Task requirements:
Report every line of the data that includes "Admiral".

Segment Start: Data

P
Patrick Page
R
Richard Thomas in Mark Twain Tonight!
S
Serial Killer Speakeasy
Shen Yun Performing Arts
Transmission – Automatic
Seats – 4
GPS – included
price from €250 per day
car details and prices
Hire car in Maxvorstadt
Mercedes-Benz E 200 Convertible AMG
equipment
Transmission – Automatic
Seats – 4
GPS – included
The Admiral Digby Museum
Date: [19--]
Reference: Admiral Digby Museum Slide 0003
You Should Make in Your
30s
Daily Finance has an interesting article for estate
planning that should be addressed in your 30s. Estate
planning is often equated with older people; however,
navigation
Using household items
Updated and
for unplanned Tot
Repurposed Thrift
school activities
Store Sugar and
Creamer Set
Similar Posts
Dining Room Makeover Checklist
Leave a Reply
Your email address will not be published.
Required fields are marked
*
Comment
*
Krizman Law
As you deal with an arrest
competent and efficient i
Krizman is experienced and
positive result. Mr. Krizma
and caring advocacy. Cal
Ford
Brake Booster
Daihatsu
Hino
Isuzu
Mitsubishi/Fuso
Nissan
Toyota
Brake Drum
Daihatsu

Segment End: Data

Your solution:
The Admiral Digby Museum
Reference: Admiral Digby Museum Slide 0003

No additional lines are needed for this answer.